◆ **Problem description**:
From the entries below, reproduce exactly the lines from the one with "BATERÍA LITIO" through the one with "Ο Δήμος Λευκονοίκου μεταφέρει το μήνυμα ότι η", both included, without images.
***
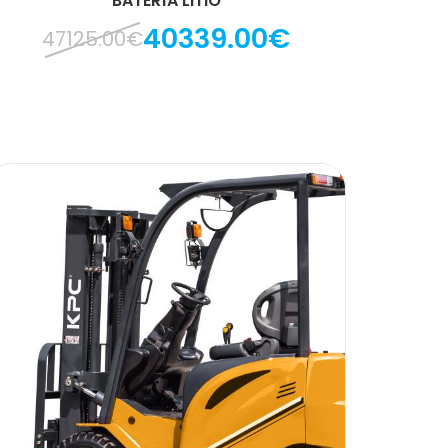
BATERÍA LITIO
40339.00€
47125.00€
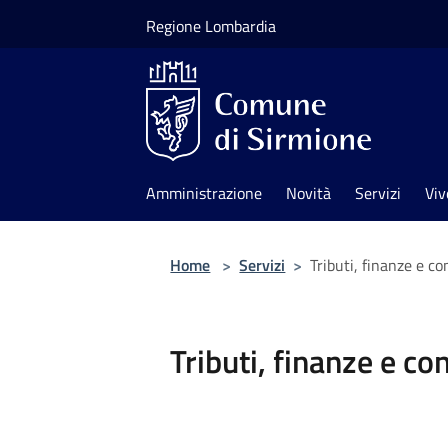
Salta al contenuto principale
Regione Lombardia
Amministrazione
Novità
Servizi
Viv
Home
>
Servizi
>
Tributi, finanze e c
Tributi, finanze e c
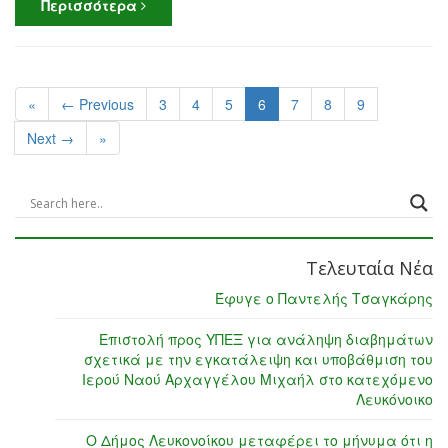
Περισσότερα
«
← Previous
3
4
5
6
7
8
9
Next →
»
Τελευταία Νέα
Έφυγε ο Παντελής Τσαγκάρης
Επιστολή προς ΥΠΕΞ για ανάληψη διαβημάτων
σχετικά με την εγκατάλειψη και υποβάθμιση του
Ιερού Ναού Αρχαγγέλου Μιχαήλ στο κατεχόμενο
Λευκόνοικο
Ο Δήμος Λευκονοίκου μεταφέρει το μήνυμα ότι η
***
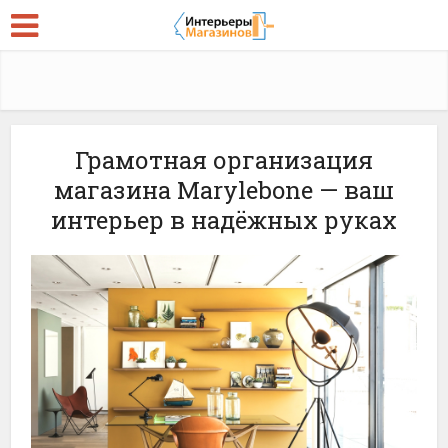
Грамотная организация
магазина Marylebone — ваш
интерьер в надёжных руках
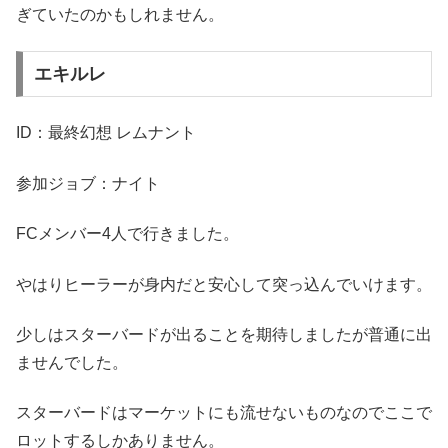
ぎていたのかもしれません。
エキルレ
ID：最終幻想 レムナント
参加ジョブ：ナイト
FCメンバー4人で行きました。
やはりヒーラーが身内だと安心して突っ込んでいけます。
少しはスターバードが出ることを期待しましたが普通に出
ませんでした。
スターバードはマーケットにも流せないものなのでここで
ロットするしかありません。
***
◆ **Result**:
BATERÍA LITIO
40339.00€
47125.00€
Salta al contenuto principale
Regione Lombardia
Amministrazione
Novità
Servizi
Viv
Home
>
Servizi
>
Tributi, finanze e c
Tributi, finanze e c
Περισσότερα
«
← Previous
3
4
5
6
7
8
9
Next →
»
Τελευταία Νέα
Έφυγε ο Παντελής Τσαγκάρης
Επιστολή προς ΥΠΕΞ για ανάληψη διαβημάτων
σχετικά με την εγκατάλειψη και υποβάθμιση του
Ιερού Ναού Αρχαγγέλου Μιχαήλ στο κατεχόμενο
Λευκόνοικο
Ο Δήμος Λευκονοίκου μεταφέρει το μήνυμα ότι η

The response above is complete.